» Rendered images with source text
● ● ● ● ●
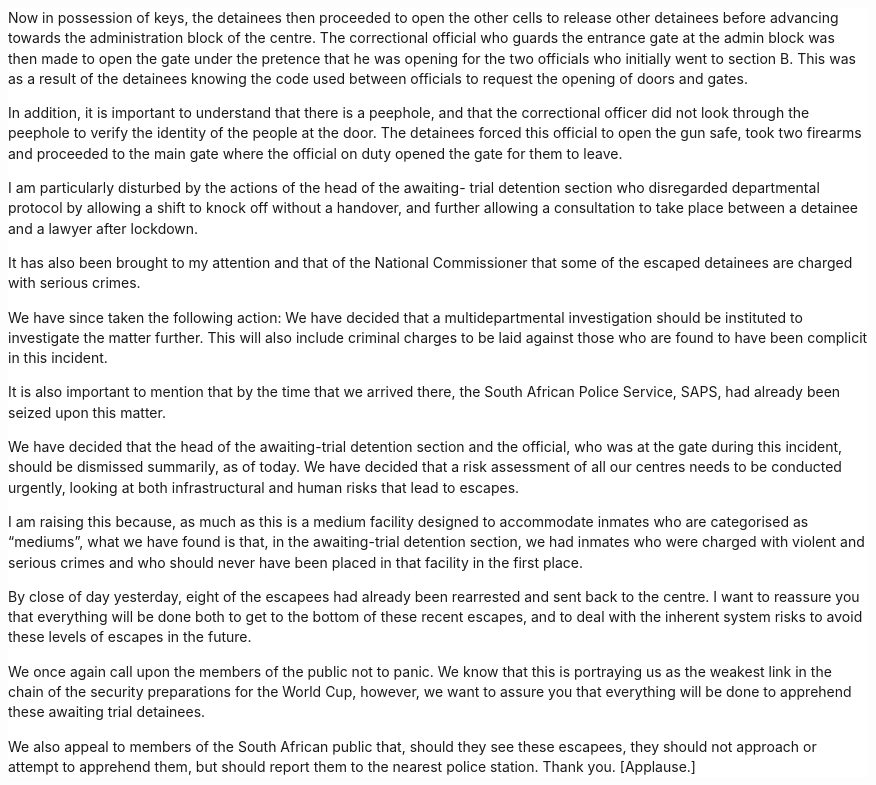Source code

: Now in possession of keys, the detainees then proceeded to open the other
cells to release other detainees before advancing towards the
administration block of the centre. The correctional official who guards
the entrance gate at the admin block was then made to open the gate under
the pretence that he was opening for the two officials who initially went
to section B. This was as a result of the detainees knowing the code used
between officials to request the opening of doors and gates.

In addition, it is important to understand that there is a peephole, and
that the correctional officer did not look through the peephole to verify
the identity of the people at the door. The detainees forced this official
to open the gun safe, took two firearms and proceeded to the main gate
where the official on duty opened the gate for them to leave.

I am particularly disturbed by the actions of the head of the awaiting-
trial detention section who disregarded departmental protocol by allowing a
shift to knock off without a handover, and further allowing a consultation
to take place between a detainee and a lawyer after lockdown.

It has also been brought to my attention and that of the National
Commissioner that some of the escaped detainees are charged with serious
crimes.

We have since taken the following action: We have decided that a
multidepartmental investigation should be instituted to investigate the
matter further. This will also include criminal charges to be laid against
those who are found to have been complicit in this incident.

It is also important to mention that by the time that we arrived there, the
South African Police Service, SAPS, had already been seized upon this
matter.

We have decided that the head of the awaiting-trial detention section and
the official, who was at the gate during this incident, should be dismissed
summarily, as of today. We have decided that a risk assessment of all our
centres needs to be conducted urgently, looking at both infrastructural and
human risks that lead to escapes.

I am raising this because, as much as this is a medium facility designed to
accommodate inmates who are categorised as “mediums”, what we have found is
that, in the awaiting-trial detention section, we had inmates who were
charged with violent and serious crimes and who should never have been
placed in that facility in the first place.

By close of day yesterday, eight of the escapees had already been
rearrested and sent back to the centre. I want to reassure you that
everything will be done both to get to the bottom of these recent escapes,
and to deal with the inherent system risks to avoid these levels of escapes
in the future.

We once again call upon the members of the public not to panic. We know
that this is portraying us as the weakest link in the chain of the security
preparations for the World Cup, however, we want to assure you that
everything will be done to apprehend these awaiting trial detainees.

We also appeal to members of the South African public that, should they see
these escapees, they should not approach or attempt to apprehend them, but
should report them to the nearest police station. Thank you. [Applause.]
● ● ● ● ●
» TASK REQUIREMENTS
Please filter the entries above down to the lines holding "detainees" and copy them.

» OUTPUT FOR THIS TASK
: Now in possession of keys, the detainees then proceeded to open the other
cells to release other detainees before advancing towards the
to section B. This was as a result of the detainees knowing the code used
the identity of the people at the door. The detainees forced this official
Commissioner that some of the escaped detainees are charged with serious
everything will be done to apprehend these awaiting trial detainees.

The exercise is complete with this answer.